Bleu pétrole paru il y a 10 ans, peu de temps avant la mort d'Alain Bashung, est un des albums de variété française que je préfère. Toutes, absolument toutes les chansons ont leur singularité, leur musicalité. Deux paroliers inspirés - Gérard Manset et Gaëtan Roussel prêtant leurs textes à une interprétation sublime du grand Bashung.
2018, une décennie plus tard sort En Amont, une compilation de morceaux enregistrés par Bashung au moment même où il travaillait sur Bleu Pétrole et réarrangés par Edith Fambuéna qui avait déjà apporté sa touche à Fantaisie militaire.
Première réaction à l'annonce de ces morceaux d'outre-tombe, un mélange d'excitation et de prudence, le risque d'une opération commerciale n'étant jamais exclus.
Et puis non. En Amont est juste un excellent album.
L'interprétation de Bashung colle au plus près des onze textes qui composent le disque, les arrangements musicaux orchestrés laissant toute la place à la voix du chanteur. Une voix intacte, troublante même, dix ans plus tard.
Les textes justement, à la différence de ceux de ses derniers disques, sont ici moins sibyllins - j'aimais ce côté incompréhensible mais open de Bleu Pétrole - ils racontent des histoires plus concrètes. Des instantanés ou des scénettes.
L'une de mes préférées n'est pas le très beau Immortels écrit par Dominique A. mais cette chanson magnifique, Elle me dit les mêmes mots, signé par Daniel Darc, lui aussi torturé de l'âme et lui aussi disparu (en 2013).

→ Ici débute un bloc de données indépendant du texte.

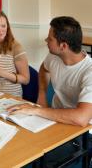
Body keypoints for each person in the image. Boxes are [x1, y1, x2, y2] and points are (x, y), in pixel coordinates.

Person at [8, 16, 92, 167]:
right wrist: (42, 95)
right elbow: (43, 69)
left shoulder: (89, 71)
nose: (46, 41)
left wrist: (37, 111)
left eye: (50, 38)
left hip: (82, 132)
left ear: (63, 46)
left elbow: (81, 118)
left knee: (30, 157)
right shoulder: (54, 56)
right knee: (16, 143)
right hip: (53, 119)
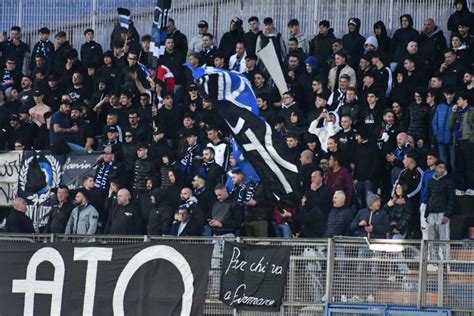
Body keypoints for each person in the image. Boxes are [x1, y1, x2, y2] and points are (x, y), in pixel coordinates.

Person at [425, 160, 455, 263]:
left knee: (444, 239)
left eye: (443, 167)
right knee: (432, 239)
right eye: (439, 167)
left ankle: (446, 262)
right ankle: (433, 262)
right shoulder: (431, 181)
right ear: (435, 168)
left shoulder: (448, 181)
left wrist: (447, 215)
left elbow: (451, 199)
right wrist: (426, 214)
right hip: (432, 214)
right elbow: (429, 198)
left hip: (443, 213)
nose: (442, 169)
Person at [449, 91, 474, 195]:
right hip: (458, 141)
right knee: (459, 166)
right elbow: (450, 125)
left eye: (459, 99)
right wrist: (453, 112)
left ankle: (471, 187)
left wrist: (471, 139)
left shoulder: (472, 111)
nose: (457, 101)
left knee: (469, 166)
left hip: (468, 141)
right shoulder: (458, 111)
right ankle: (461, 187)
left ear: (465, 100)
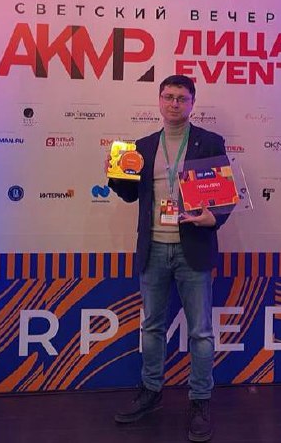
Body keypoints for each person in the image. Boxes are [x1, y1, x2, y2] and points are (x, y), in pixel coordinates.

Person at [108, 74, 230, 442]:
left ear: (192, 103)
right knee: (151, 327)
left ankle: (200, 401)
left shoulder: (210, 142)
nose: (174, 103)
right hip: (154, 248)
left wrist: (214, 218)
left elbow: (223, 194)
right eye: (168, 97)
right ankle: (151, 392)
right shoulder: (142, 146)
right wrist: (116, 174)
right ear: (159, 101)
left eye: (181, 98)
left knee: (201, 331)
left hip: (193, 247)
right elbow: (131, 195)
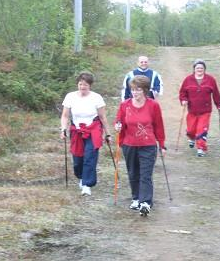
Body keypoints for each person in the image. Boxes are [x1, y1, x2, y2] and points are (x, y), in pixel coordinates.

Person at [115, 75, 166, 216]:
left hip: (148, 144)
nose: (135, 92)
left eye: (138, 89)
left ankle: (145, 202)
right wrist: (118, 128)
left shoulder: (153, 105)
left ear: (145, 90)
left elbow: (159, 126)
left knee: (145, 174)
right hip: (129, 144)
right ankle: (136, 198)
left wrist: (161, 144)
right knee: (133, 173)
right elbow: (119, 123)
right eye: (133, 89)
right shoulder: (124, 105)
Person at [60, 71, 112, 196]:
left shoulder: (96, 97)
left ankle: (87, 184)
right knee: (78, 159)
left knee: (90, 156)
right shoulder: (70, 96)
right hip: (76, 130)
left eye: (85, 85)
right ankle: (81, 177)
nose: (82, 87)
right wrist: (63, 129)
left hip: (93, 129)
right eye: (80, 84)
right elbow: (65, 115)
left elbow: (102, 117)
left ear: (90, 85)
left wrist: (108, 134)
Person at [179, 59, 220, 157]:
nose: (199, 69)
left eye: (201, 68)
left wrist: (219, 106)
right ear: (194, 69)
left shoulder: (210, 79)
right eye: (197, 68)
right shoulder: (188, 79)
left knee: (201, 130)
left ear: (204, 69)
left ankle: (201, 148)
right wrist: (183, 100)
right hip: (192, 110)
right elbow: (182, 93)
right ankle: (191, 137)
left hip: (205, 111)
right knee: (191, 130)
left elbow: (216, 94)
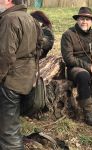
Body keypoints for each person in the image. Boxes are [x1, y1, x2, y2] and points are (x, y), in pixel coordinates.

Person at [0, 0, 42, 149]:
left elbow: (5, 56)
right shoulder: (30, 18)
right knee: (10, 122)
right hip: (26, 76)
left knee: (8, 130)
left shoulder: (9, 19)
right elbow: (40, 47)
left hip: (11, 78)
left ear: (9, 1)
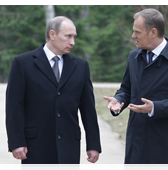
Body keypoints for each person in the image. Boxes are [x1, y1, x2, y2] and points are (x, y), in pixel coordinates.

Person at [104, 8, 168, 170]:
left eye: (137, 32)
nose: (133, 36)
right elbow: (126, 88)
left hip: (165, 144)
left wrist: (155, 107)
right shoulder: (133, 57)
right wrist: (119, 100)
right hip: (137, 140)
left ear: (153, 32)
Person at [6, 16, 101, 170]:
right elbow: (14, 107)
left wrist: (94, 145)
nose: (73, 42)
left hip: (69, 146)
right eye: (68, 36)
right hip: (35, 146)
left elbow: (88, 109)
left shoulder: (81, 66)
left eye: (74, 37)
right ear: (52, 34)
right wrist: (17, 142)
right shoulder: (23, 63)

Cette chanson parle d'un homme et d'une femme, qui visiblement se connaissent intimement et depuis longtemps. On ne sait s'ils sont amants mais on comprend qu'ils viennent de faire l'amour et échangent à présent des mots :
J't'aimais tellement mieux quand t'allais mal /J't'aimais tellement mieux quand t'étais pâle
Ça t'allait bien mieux quand autrefois / Tu virais au bleu, moi j'trouvais ça
Tellement Charmant / Pourquoi as tu donc changé?
Tu ressemblais / Tant à un ange
Un ange brisé
Cette première phrase "j't'aimais mieux quand t'allais mal" qui relève à la fois du paradoxe et de l'oxymore interpelle d'emblée. On se demande pourquoi l'homme se confie de la sorte à sa maitresse.
En réalité, je pense qu'il faut ici entendre différemment les paroles. Ce n'est sans doute pas l'homme qui dit cela à la femme mais le contraire. Quand bien même c'est Bashung qui chante, il faut comprendre que c'est la femme qui dit ces premiers mots comme l'indique le refrain :
Elle me dit les mêmes mots / Quand la nuit est là
Elle se maquille un peu trop / Rajuste ses bas /
Et puis elle s'en va
C'est donc elle qui parle au tout début du morceau. Et on comprend qu'elle regrette l'homme qui la fréquentait autrefois. Il est bien toujours le même, mais il a changé et elle le lui dit. Était-elle sa maîtresse, sa confidente, une prostituée ? On ne sait pas. Mais on lit entre les lignes qu'il la fréquentait autrefois lorsqu'il il était mal, qu'il était brisé. Et qu'elle le consolait...
Cette chanson qui musicalement "galope" sur un rythme plutôt enlevé, on dirait presque un rythme de western et à la guitare sèche a des intonations mélancoliques mais ce n'est pas la tristesse qui l'emporte. Il y a là aussi comme une douce nostalgie, celle du blues auquel on revient un peu dans ce morceau, celle des amants qui convoquent les beaux moments passés. C'est à la fois sombre et lumineux. A la façon de Verlaine dans son Colloque sentimental :
Dans le vieux parc solitaire et glacé / Deux spectres ont évoqué le passé.
- Te souvient-il de notre extase ancienne?
- Pourquoi voulez-vous donc qu'il m'en souvienne?
...
Et il y a aussi quelque chose de très visuel presque pictural ou cinématographique dans cette chanson.
D'abord avec la description de la scène en quelques détails :
Elle se maquille un peu trop / rajuste ses bas / le matin vient / Elle s'en va.
On dirait une scène tirée d'un film de Cassavetes ou d'un des tableaux d'Edward Hopper, où l'on croise des figures ou des couples entre deux moments de leur vie comme celui-ci ou encore celui-là. Le temps y est comme suspendu, entre passé et présent.
Une très belle chanson que je vous invite à découvrir si vous ne la connaissez pas encore.